RECORDS FOR THE TASK ▸
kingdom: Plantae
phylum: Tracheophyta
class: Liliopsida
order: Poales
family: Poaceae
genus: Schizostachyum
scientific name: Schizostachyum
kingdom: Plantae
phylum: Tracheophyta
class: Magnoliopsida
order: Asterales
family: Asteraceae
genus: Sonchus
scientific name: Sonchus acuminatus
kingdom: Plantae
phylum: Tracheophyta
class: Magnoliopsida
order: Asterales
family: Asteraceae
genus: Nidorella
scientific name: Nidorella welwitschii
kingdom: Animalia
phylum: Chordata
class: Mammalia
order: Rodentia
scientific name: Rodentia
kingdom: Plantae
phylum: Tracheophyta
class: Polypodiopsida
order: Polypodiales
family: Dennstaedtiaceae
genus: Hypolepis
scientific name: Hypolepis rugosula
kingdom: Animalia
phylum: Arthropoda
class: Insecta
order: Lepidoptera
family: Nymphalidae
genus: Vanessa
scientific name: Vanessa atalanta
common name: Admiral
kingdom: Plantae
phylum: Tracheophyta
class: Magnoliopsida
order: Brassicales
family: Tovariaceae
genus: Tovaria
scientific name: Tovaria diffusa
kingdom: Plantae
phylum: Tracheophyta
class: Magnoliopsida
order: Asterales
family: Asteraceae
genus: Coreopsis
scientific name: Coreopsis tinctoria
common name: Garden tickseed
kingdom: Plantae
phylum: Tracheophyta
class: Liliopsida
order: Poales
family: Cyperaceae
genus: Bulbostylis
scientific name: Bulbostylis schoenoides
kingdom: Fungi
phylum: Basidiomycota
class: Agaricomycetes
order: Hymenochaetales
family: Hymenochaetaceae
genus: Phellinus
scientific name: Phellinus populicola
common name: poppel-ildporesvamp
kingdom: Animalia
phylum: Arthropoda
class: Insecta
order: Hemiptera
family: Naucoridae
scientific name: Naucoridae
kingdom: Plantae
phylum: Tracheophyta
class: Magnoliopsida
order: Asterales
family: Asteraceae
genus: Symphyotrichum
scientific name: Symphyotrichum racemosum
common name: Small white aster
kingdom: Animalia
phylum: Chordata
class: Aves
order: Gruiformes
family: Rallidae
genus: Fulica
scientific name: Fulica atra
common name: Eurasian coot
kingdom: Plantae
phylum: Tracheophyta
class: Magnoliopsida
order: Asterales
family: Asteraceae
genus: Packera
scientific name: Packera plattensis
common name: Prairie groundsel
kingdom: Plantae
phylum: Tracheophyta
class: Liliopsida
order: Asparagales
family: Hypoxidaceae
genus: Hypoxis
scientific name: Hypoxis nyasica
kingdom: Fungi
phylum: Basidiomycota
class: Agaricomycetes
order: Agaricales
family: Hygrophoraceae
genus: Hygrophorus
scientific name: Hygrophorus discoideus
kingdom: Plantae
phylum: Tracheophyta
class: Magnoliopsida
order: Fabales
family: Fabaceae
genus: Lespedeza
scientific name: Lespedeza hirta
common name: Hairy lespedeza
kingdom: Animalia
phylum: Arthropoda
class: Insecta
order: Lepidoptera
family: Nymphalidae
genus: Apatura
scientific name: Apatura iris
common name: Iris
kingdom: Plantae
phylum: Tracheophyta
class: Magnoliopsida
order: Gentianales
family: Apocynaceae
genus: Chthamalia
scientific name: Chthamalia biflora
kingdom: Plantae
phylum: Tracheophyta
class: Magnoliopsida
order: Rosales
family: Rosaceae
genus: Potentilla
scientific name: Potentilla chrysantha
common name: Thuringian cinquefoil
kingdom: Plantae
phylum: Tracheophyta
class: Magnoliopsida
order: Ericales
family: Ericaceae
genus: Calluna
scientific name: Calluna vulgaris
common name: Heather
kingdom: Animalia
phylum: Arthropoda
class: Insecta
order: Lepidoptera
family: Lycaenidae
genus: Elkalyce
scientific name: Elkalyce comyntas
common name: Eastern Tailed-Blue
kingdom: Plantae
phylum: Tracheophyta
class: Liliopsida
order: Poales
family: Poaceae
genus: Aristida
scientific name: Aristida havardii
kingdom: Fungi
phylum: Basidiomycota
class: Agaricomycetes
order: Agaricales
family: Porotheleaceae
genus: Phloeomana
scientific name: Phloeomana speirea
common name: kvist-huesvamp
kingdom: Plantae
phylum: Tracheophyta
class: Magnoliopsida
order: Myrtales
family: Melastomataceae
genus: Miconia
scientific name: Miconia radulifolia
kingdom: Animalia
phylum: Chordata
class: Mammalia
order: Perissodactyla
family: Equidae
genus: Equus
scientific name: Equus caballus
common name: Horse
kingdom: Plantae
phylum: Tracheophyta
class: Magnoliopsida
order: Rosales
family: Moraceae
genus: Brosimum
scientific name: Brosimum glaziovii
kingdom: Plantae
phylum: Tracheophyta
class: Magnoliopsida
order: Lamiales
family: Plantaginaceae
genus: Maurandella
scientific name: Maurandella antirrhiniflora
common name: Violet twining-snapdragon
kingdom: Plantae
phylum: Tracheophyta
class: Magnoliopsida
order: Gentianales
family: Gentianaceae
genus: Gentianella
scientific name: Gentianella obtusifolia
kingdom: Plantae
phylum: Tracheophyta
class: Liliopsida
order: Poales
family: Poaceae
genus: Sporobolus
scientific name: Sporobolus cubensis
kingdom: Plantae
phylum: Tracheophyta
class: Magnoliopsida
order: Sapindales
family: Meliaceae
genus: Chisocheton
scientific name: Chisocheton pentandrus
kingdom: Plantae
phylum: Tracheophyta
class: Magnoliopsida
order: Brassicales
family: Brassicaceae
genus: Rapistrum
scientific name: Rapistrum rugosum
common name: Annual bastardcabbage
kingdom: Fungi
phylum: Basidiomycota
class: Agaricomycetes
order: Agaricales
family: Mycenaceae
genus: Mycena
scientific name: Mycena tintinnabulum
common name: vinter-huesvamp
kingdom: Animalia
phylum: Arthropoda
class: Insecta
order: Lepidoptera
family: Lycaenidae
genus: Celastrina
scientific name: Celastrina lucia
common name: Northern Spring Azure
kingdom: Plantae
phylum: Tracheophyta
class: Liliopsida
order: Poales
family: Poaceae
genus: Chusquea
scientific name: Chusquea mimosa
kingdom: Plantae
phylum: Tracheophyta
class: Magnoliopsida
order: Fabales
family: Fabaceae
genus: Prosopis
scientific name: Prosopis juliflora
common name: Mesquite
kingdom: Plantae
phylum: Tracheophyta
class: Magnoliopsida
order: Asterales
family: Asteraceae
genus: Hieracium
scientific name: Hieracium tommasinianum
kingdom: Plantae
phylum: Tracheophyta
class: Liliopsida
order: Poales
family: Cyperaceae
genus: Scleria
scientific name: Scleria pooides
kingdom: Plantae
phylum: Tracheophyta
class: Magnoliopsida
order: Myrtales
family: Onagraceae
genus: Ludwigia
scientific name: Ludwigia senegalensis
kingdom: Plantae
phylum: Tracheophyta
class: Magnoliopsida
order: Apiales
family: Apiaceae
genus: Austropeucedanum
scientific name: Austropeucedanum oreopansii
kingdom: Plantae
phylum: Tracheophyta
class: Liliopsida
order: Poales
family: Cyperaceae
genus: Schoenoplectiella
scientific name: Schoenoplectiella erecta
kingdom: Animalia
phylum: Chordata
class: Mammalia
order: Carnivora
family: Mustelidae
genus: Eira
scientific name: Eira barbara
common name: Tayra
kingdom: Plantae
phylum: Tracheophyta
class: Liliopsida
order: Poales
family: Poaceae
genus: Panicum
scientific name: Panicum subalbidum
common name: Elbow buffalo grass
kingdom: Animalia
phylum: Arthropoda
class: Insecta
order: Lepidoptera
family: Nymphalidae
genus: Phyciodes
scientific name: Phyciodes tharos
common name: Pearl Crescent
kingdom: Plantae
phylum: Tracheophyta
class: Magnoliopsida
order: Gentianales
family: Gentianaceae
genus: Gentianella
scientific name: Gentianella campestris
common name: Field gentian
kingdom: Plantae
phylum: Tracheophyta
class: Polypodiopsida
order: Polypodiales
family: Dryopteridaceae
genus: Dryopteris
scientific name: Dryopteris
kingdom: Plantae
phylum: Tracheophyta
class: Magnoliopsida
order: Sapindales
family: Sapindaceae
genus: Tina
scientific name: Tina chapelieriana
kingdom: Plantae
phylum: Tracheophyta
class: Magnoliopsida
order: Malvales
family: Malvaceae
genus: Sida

WHAT YOU HAVE TO DO ▸ Render the lines of the records above as a Markdown table with the columns Row and Line, starting at the line that contains "scientific name: Naucoridae" and ending at the line that contains "genus: Packera", both included. Number each row and leave out any blank lines.

FULL RESPONSE ▸
| Row | Line |
|---|---|
| 1 | scientific name: Naucoridae |
| 2 | kingdom: Plantae |
| 3 | phylum: Tracheophyta |
| 4 | class: Magnoliopsida |
| 5 | order: Asterales |
| 6 | family: Asteraceae |
| 7 | genus: Symphyotrichum |
| 8 | scientific name: Symphyotrichum racemosum |
| 9 | common name: Small white aster |
| 10 | kingdom: Animalia |
| 11 | phylum: Chordata |
| 12 | class: Aves |
| 13 | order: Gruiformes |
| 14 | family: Rallidae |
| 15 | genus: Fulica |
| 16 | scientific name: Fulica atra |
| 17 | common name: Eurasian coot |
| 18 | kingdom: Plantae |
| 19 | phylum: Tracheophyta |
| 20 | class: Magnoliopsida |
| 21 | order: Asterales |
| 22 | family: Asteraceae |
| 23 | genus: Packera |